CONFLICT is brewing at the Cockermouth James Walker and Co site as workers turned down the company’s final pay rise offer.

The Unite union for the Gote Road site voted 92.3 per cent against taking a final offer of 2.25 per cent and it is believed industrial action could be on the way.

A member of staff who did not want to be named said that issues in the factory go beyond the pay: “It’s the current management, there’s no structure. The management work what they want and it’s basically upset the shop floor.

“We didn’t take a pay rise last year due to the Covid-19 pandemic.”

James Walker and Co is an international manufacturing group involved in fluid sealing technology.

Since the Cockermouth site’s inception in 1969 it has become a major player in the company and has been subject to a £3 million investment in the past five years.

The factory is one of the county’s largest employers and was earmarked for a move to Lillyhall in 2017 following the impact of flooding to the site in 2009 and 2015.

However, rather than relocate to Workington, bosses decided to invest in greater flood defences for the Cockermouth site a year later.

A £2.6 million investment from the Local Growth Fund was awarded to the site for flood protections.
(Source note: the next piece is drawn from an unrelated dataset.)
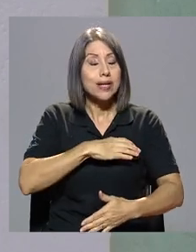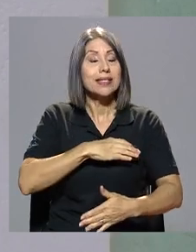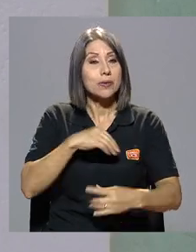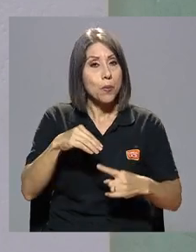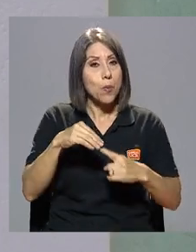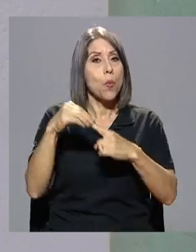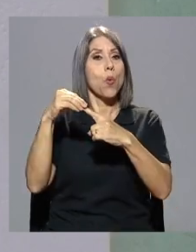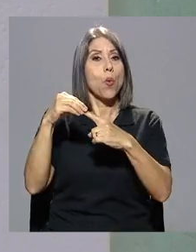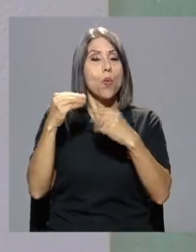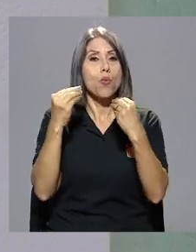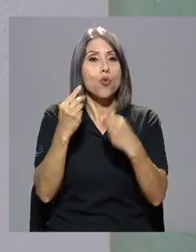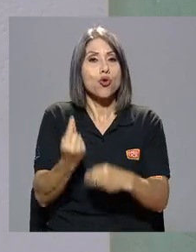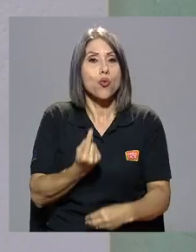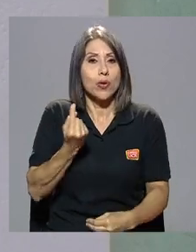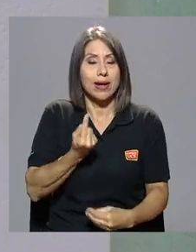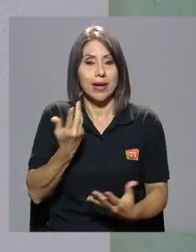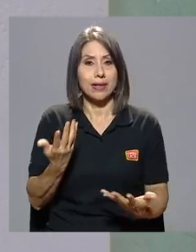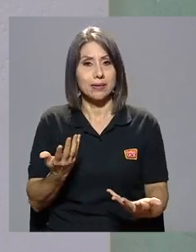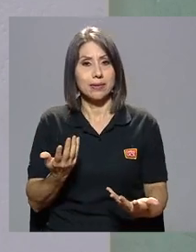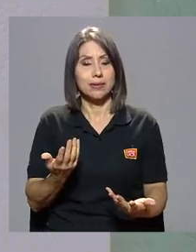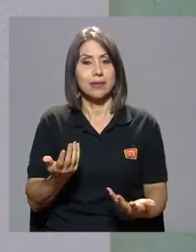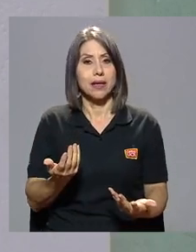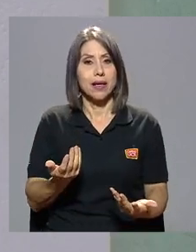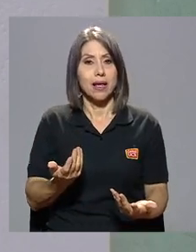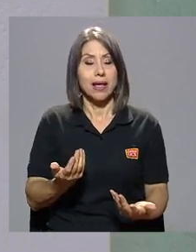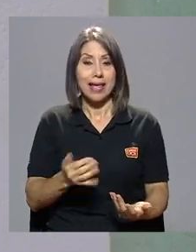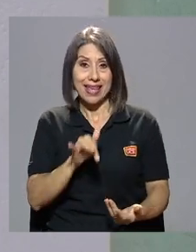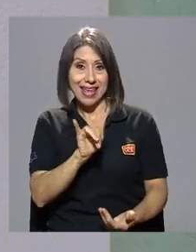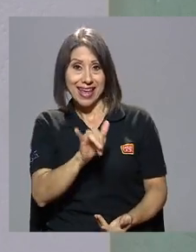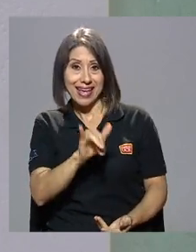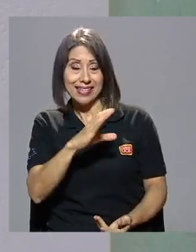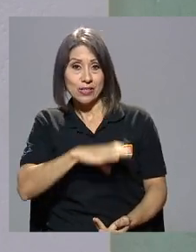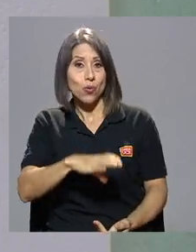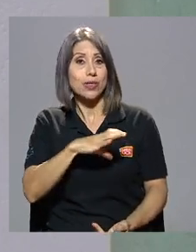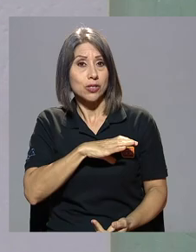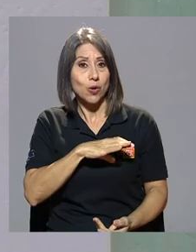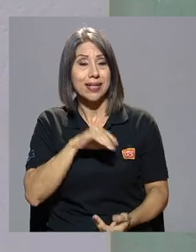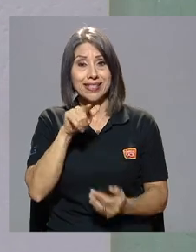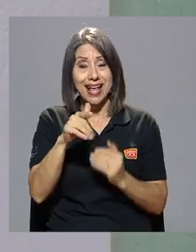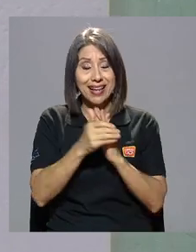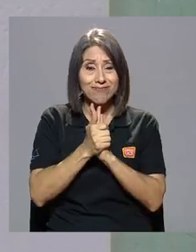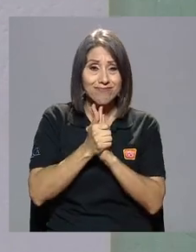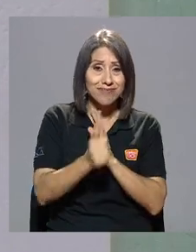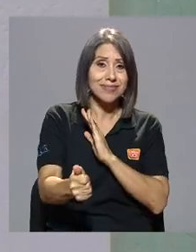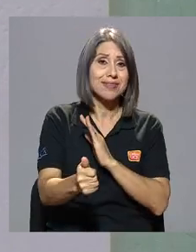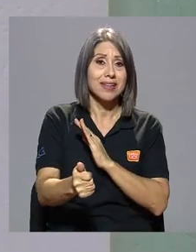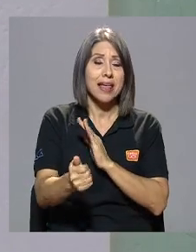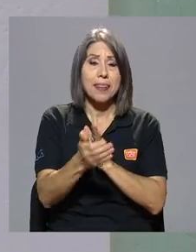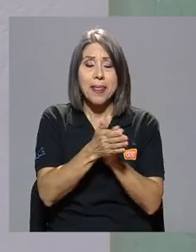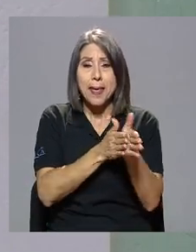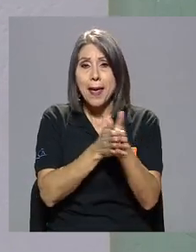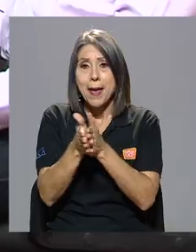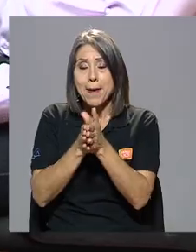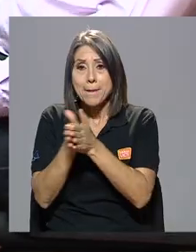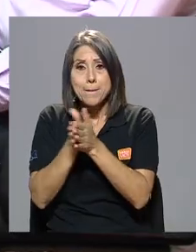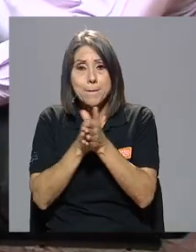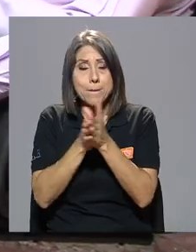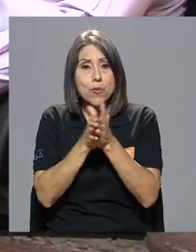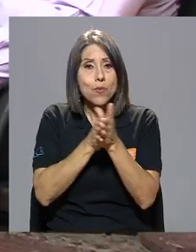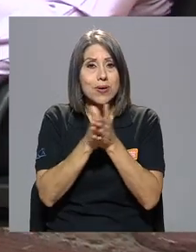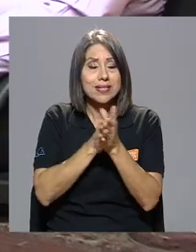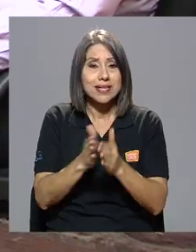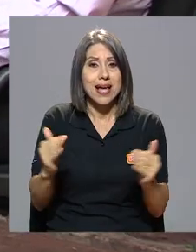muy particulares muy únicas y que en esas condiciones tuvo el talento de sacarle el mayor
The source said: “The biggest thing this year, at the time when we voted not to take a pay rise, last year the company directors were taking bonuses in excess of £30,000 a week.”

They said that morale is at an all time low and the family business feel of the factory has gone.
“They’ve just been driving wages down for quite a considerable amount of time. We just want what we think workers are entitled to.

“2.25 is what they offered this year which equated to 238,000 for the whole site for the year. They make 260,000 between seven of them.
The source said that the current workforce are “not bothered about coming to work it was a family feel when I started.”

They said: “About 60 to 70 per cent of that vote probably wasn’t about the pay it was about the management and the way the place is run. A lot of people have had enough now.”

Ed Surman, site director for James Walker and Co Limited, said in a statement: “James Walker & Co are currently in on-going negotiations with the union Unite regarding a 2021 pay award for the employees at the Cockermouth site. 

“The negotiation process is not yet complete and we welcome constructive dialogue with Unite at our next meeting which is scheduled to take place later this month.”